Considering the environmental impact and intellectual property right concerns associated with GenAI image creators, should students and teachers be using these tools to generate visuals when there are already millions of free Creative Commons and Public Domain images available? Do students feel comfortable using a GenAI tool that benefits off their free human labor and exploited human labor from other countries? How might students reduce the environmental impact of using GenAI tools?

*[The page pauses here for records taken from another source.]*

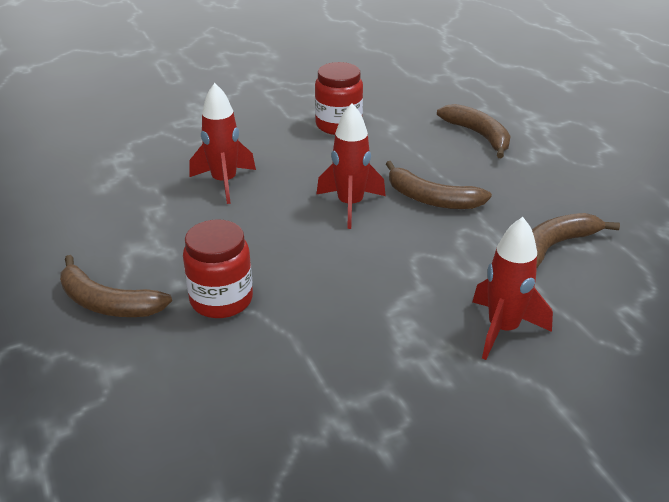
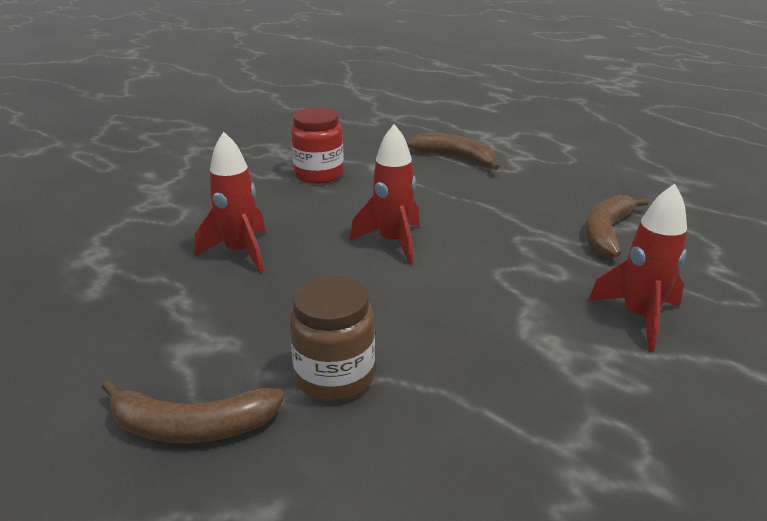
camera: 25 degrees left, 5 degrees down
red jar [183,219,253,318] -> brown jar [289,275,375,402]
brown banana [386,161,492,209] -> none

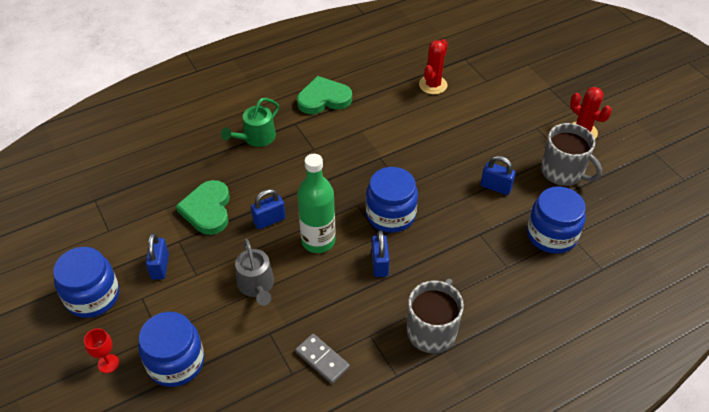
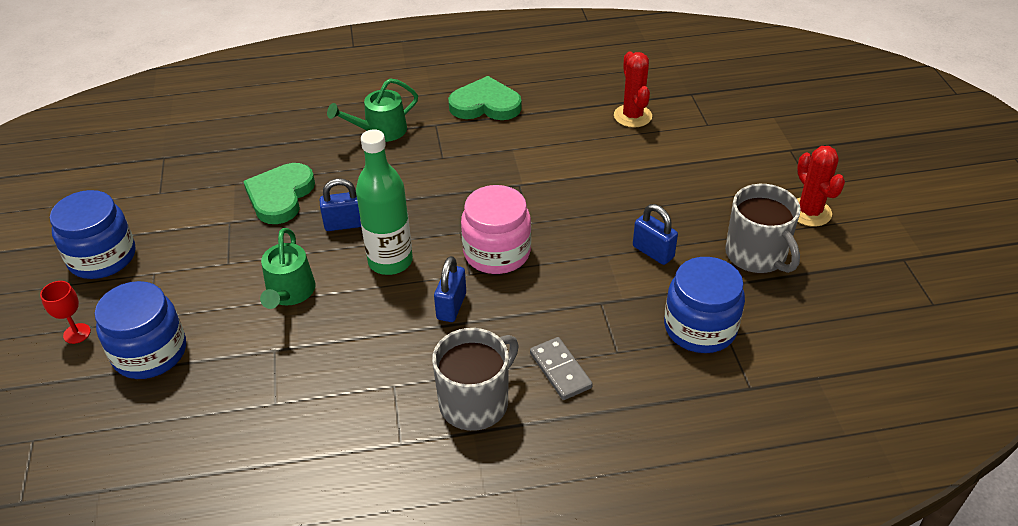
camera: 20 degrees right, 5 degrees down
blue padlock [146,233,169,280] -> none
grey watering can [235,239,274,306] -> green watering can [260,228,316,309]
grey domino [295,334,350,384] -> grey domino moved to [530,337,593,400]
blue jar [366,167,418,233] -> pink jar [461,185,531,274]
red cactus [419,39,448,94] -> red cactus turned 60 degrees counterclockwise [614,52,652,127]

Each of these societal and environmental considerations offers opportunities for school leaders, teachers, and students, working together, to critically engage with broader issues, consider the impact of GenAI tools on the world, and make informed decisions about the use of GenAI technologies.
Moving Forward with GenAI
The five action-based recommendations shared here can aid school leaders in moving from abstract ethical considerations to practical approaches to GenAI use in their schools. These approaches allow educators and students to do what they do well (teach and learn) and GenAI systems to do what they do well (support teaching and learning). Our AI and Ethics slide deck and sample AI Syllabus Policy Statement can serve as resources to propel deeper thinking and learning about the ethics of AI. As all of us create, analyze, invent, understand, express, and imagine ethically with GenAI, we can propel education forward in the digital age. Editor’s note: The prompt for the AI-generated illustration that accompanies this article was: “A Black woman school principal walks through a stylized maze. The maze is constructed from symbols—lock icons, data symbols, key motifs, circuits, and other symbols representing AI security, privacy, and ethics. Each wall and pathway has a textured, grainy look with gradients of bright greens, soft blues, and warm yellows, giving a contemporary yet friendly feel. The figure appears thoughtful but determined, navigating with ease toward an exit lit in a gentle, welcoming light. The piece captures the challenge of ethical decision-making in AI, framed as an approachable, engaging adventure. Art style is a vector illustration with warm textures, rich gradients, and bright, approachable colors.”